Not so for cell plans, even data ones.
And while there’s a standard for Wi-Fi, cell carriers’ stuff is proprietary. You’re a Cingular customer, period. No Cingular coverage, no luck. With Wi-Fi, though, if there’s no Starbucks, maybe there’s a hotel. Or a campus. Or something else.
There are long-range successors to Wi-Fi in the works — technologies that will give us a wireless metropolitan-area network, or WMAN.
The name tossed around a lot is WiMax , otherwise known by the memorable moniker “802.16.” In fact, there are a few variations: 802.16, 802.16a, and (coming soon) 802.16e.
The first two versions are enough to get WiMax on the map. They specify a point-to-point wireless network with broadband speeds, and get everyone excited about the idea of long-range mobile wireless broadband.
The key phrase, though, is “point to point.” WiMax isn’t mobile. It’s a way of connecting a high-speed network over a long distance, as long as both ends of the connection are stationary.
Not that this is anything to sneeze at. Control of the “last mile” has been a technological and legal issue for phone and cable companies. WiMax neatly steps over it.
But today’s WiMax, implemented by companies such as TowerStream , isn’t mobile. And it’s going to take a while before it could be.
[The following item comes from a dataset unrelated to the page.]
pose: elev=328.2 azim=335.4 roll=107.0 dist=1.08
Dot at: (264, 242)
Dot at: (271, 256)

“It will be years before WiMax is certified by operators’ engineering teams and deemed feasible for mobile services,” Ed Knapp told me. “It takes at least 2 – 3 years to take a specification to a field-deployable network service. This means that the earliest we would encounter mobile WiMax is late 2008 or 2009, even if the standard is ratified by early 2006.”
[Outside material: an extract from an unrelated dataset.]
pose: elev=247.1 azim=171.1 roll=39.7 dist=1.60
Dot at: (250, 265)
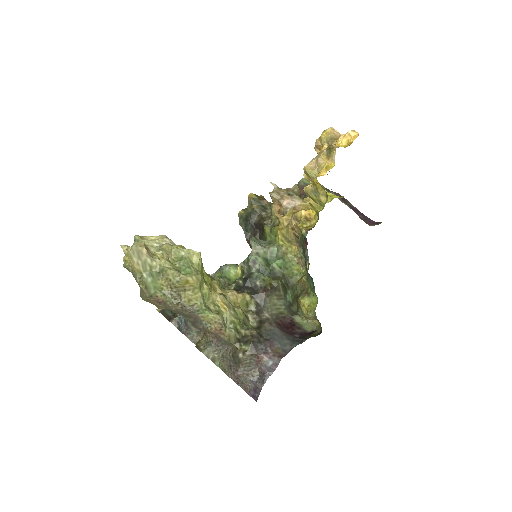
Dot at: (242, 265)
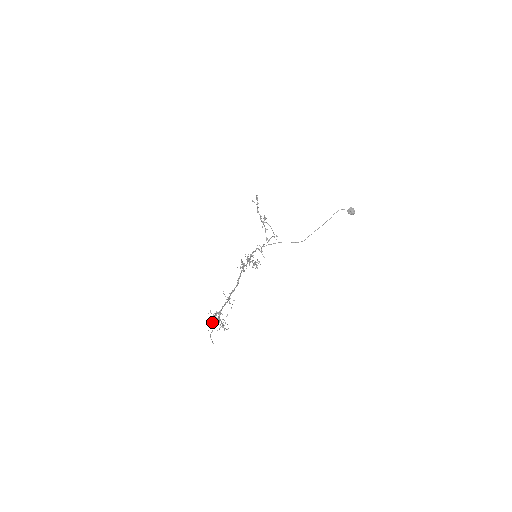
Knapp may or may not be accurate. Predicting technology is sometimes like predicting the weather — try to go too far into the future and you might as well read tea leaves.
Knapp also has a horse in this race. He’s senior vice president for market development for Flarion .
Beyond Wi-Fi
Flarion is already deploying mobile broadband in a few cities using a technology it developed that’s based on a protocol called 802.20. It doesn’t have a fancy name like “WiMax” — Flarion calls it “Flash-OFDM” — but it’s real and it’s working.
Later this year, you’ll be able to sign up for the service with a local phone company near the campus of Virginia Tech. For $40 a month you can roam the streets and buildings in the area with a broadband connection to your laptop. The whole university town of Blacksburg, Va., will be a hotspot.
The system has been tested in a few other places, including Raleigh, N.C., and Amarillo, Tex.
OFDM has some advantages over WiMax. It takes fewer antennas to cover the same area, and it is less subject to interference. But mobile WiMax has the cool name and industry support, even if it won’t even start to deploy till 2007.
Competition like this is a good thing, as is having a variety of technologies for mobile broadband overlapping. And “overlapping” is the word. All these systems will be able to work with one another and Wi-Fi hotspots.
That means that your computer will be sniffing the air constantly, looking for the best available connection to the Net. In a Starbucks? It will have you on Wi-Fi. Driving through downtown? It will pick up the municipal OFDM or WiMax signal. Leave the city? It will find the fastest cell connection.
That’s the future we’re heading for: A high-speed connection to the Net just about everywhere, in the air itself. Seamless and transparent. Data always at our fingertips, whether we’re getting it or sharing it.
The implications are staggering, and unknowable. Commerce, entertainment, privacy, news — all of it will change. And the cool thing is, it’s just around the corner.